Credo non ci sia bisogno di tradurre, si capisce anche in italiano.
La comandanta Ramona muore cosi', dopo aver lottato 10 anni contro un tumore, muore fisicamente ma lascia un'eredita' viva e forte anche oggi.
Partiamo dal termine comandanta, non e' un errore grammaticale e' una modificazione della lingua che Ramona ha voluto fortemente per rompere le barriere lessicali e ideologiche che volevano, e vogliono, che le cariche di un esercito (e molte altre parole) esitano solo con genere maschile.
La piccola ma grande donna che volle La Legge Rivoluzionaria delle Donne Indigene e negli anni di preparazione al levantamiento del 1 gennaio del 1994 riusci' a farla diventare uno dei punti focali della lotta dell'EZLN, soprattutto riusci' a far si che non fosse vissuta come un dato di fatto ma come un obiettivo da raggiungere con il proseguo della lotta, cioe' non parole vuote ma fatti concreti da raggiungere con i tempi necessari.
Il Sup Marcos nel 1996 la defini' "l'arma piu' belligerante ed intransigente dello zapatismo". La comandata che fu la prima tra tutti gli zapatisti ad andare a Citta' del Messico, per partecipare alla fondazione della Convention National Indigena, e parlare da un palco con tutta la sua forza degna di indigena rivoluzionaria.
In un freddo mattino di fine gennaio del 1994 nella prima intervista concessa dalla comandancia ai giornalisti dopo l'inizio della guerra Ramona era l'unica donna presente e in un fiero Tzotzil disse "Porque las mujeres también están viviendo en una situación más difícil, porque somos las más explotadas, oprimidas fuertemente todavía. ¿Por qué? Porque las mujeres desde hace tantos años, desde hace 500 años, no tienen sus derechos de hablar, de participar en una asamblea.No tienen derecho de tener educación ni hablar ante el público ni tener algún cargo en su pueblo. No. Las mujeres totalmente están oprimida y explotada".

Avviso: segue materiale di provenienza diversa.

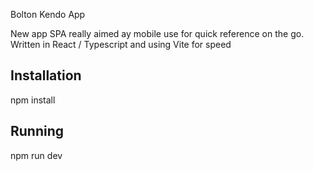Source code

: Bolton Kendo App

New app SPA really aimed ay mobile use for quick reference on the go. Written in React / Typescript and using Vite for speed

## Installation

npm install

## Running

npm run dev
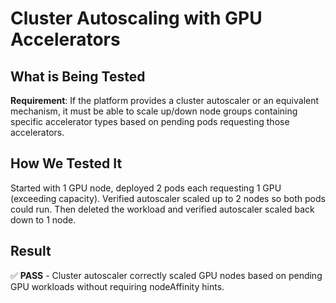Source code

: # Cluster Autoscaling with GPU Accelerators

## What is Being Tested

**Requirement**: If the platform provides a cluster autoscaler or an equivalent mechanism, it must be able to scale up/down node groups containing specific accelerator types based on pending pods requesting those accelerators.

## How We Tested It

Started with 1 GPU node, deployed 2 pods each requesting 1 GPU (exceeding capacity). Verified autoscaler scaled up to 2 nodes so both pods could run. Then deleted the workload and verified autoscaler scaled back down to 1 node.

## Result

✅ **PASS** - Cluster autoscaler correctly scaled GPU nodes based on pending GPU workloads without requiring nodeAffinity hints.
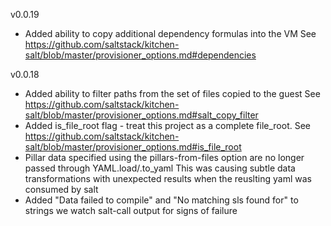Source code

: v0.0.19
* Added ability to copy additional dependency formulas into the VM
  See https://github.com/saltstack/kitchen-salt/blob/master/provisioner_options.md#dependencies

v0.0.18
* Added ability to filter paths from the set of files copied to the guest
  See https://github.com/saltstack/kitchen-salt/blob/master/provisioner_options.md#salt_copy_filter
* Added is_file_root flag - treat this project as a complete file_root.
  See https://github.com/saltstack/kitchen-salt/blob/master/provisioner_options.md#is_file_root
* Pillar data specified using the pillars-from-files option are no longer
  passed through YAML.load/.to_yaml
  This was causing subtle data transformations with unexpected results when
  the reuslting yaml was consumed by salt
* Added "Data failed to compile" and "No matching sls found for" to
  strings we watch salt-call output for signs of failure

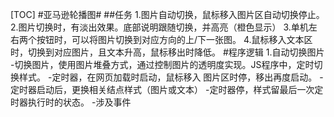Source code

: [TOC]
#亚马逊轮播图#
##任务
1.图片自动切换，鼠标移入图片区自动切换停止。
2.图片切换时，有淡出效果。底部说明跟随切换，并高亮（橙色显示）
3.单机左右两个按钮时，可以将图片切换到对应方向的上/下一张图。
4.鼠标移入文本区时，切换到对应图片，且文本升高，鼠标移出时降低。
#程序逻辑
1.自动切换图片
-切换图片，使用图片堆叠方式，通过控制图片的透明度实现。JS程序中，定时切换样式。
-定时器，在网页加载时启动，鼠标移入 图片区时停，移出再度启动。
-定时器启动后，更换相关结点样式（图片或文本）
-定时器停，样式留最后一次定时器执行时的状态。
-涉及事件
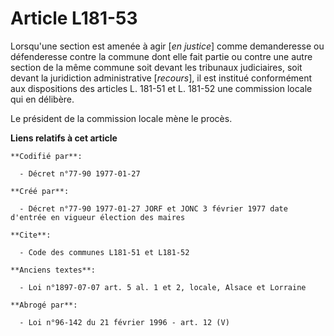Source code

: # Article L181-53

Lorsqu'une section est amenée à agir [*en justice*] comme demanderesse ou défenderesse contre la commune dont elle fait
partie ou contre une autre section de la même commune soit devant les tribunaux judiciaires, soit devant la juridiction
administrative [*recours*], il est institué conformément aux dispositions des articles L. 181-51 et L. 181-52 une commission
locale qui en délibère. 

Le président de la commission locale mène le procès.

**Liens relatifs à cet article**

	**Codifié par**:

	  - Décret n°77-90 1977-01-27

	**Créé par**:

	  - Décret n°77-90 1977-01-27 JORF et JONC 3 février 1977 date d'entrée en vigueur élection des maires

	**Cite**:

	  - Code des communes L181-51 et L181-52

	**Anciens textes**:

	  - Loi n°1897-07-07 art. 5 al. 1 et 2, locale, Alsace et Lorraine

	**Abrogé par**:

	  - Loi n°96-142 du 21 février 1996 - art. 12 (V)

La storia con la s maiuscola cosi' come gli insegnamenti non vengono quasi mai fatti da chi siede in alto o da una cattedra, vengono fatti dalla pratica giornaliera, dal coraggio, dalla voglia di mettersi in gioco, dalla forza e dalla dignita' di chi dal basso della sua posizione sociale o dal basso della sua statura fisica rompe le barriere della consuetudine e dell'ordine imposto dai paradigmi dominanti. La comandanta Ramona era piccola di statura, era indigena tzotzil dello stato piu' povero del Messico, ma e' uno di quelle persone che ha fatto la storia e ha insegnato tanto.

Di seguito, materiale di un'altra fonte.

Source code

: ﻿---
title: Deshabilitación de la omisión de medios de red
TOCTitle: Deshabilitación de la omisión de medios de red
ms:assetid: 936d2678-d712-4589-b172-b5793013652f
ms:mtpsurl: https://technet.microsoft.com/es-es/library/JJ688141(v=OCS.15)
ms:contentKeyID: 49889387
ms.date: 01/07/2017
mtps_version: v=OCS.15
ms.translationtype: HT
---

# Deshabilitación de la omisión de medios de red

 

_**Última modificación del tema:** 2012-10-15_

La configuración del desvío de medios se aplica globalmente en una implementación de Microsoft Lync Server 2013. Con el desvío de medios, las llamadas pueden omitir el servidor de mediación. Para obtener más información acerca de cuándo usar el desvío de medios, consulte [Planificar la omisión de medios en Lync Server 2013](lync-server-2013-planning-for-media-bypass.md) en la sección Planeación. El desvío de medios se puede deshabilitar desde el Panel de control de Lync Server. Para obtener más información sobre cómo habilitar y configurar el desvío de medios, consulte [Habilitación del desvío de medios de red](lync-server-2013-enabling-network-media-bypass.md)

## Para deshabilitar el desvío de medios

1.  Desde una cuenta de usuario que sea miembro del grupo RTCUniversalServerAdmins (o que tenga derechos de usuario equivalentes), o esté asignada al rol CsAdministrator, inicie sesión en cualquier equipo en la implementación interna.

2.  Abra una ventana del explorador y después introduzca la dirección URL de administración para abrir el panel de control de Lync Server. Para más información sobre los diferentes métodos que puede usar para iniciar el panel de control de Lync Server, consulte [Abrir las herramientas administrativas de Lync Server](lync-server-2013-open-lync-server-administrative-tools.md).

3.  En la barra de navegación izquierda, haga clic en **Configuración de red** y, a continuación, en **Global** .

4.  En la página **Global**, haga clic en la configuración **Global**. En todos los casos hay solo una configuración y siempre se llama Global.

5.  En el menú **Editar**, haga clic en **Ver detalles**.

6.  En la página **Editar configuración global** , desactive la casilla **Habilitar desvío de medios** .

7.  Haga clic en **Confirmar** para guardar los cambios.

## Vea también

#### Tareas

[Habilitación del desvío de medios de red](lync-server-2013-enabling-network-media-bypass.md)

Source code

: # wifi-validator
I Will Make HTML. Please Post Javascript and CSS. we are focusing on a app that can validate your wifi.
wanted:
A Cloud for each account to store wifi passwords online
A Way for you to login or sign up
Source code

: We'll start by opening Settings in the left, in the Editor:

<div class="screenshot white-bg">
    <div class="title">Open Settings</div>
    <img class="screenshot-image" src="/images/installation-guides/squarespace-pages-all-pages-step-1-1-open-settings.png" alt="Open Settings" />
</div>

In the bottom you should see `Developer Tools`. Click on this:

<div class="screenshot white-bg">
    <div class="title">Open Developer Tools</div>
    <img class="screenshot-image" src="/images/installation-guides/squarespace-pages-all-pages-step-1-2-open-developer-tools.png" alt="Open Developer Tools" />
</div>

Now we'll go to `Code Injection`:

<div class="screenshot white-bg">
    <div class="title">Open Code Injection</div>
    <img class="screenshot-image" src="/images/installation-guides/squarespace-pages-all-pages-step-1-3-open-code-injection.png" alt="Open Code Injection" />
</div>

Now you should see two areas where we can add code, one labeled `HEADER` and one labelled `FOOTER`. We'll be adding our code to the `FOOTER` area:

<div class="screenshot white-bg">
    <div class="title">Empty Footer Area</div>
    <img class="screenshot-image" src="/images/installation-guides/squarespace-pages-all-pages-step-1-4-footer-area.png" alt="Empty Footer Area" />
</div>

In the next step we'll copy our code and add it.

Forse e' solo un gioco del destino che sia morta il 6 gennaio e cosi' ogni anno pochi giorni dopo la festa per un altro anno di resistenza gli zapatisti, e nel piccolo gli aderenti alla sesta internazionale e nazionale, devono ricordare questa enorme donna nell'unico modo possibile ovvero continuando a lottare e continuando ad avanzare interrogandosi su quanto e' stato fatto dallo zapatismo e dall'EZLN prendedosi carico anche delle consegne e delle responsabilita' che la Comandanta lascia.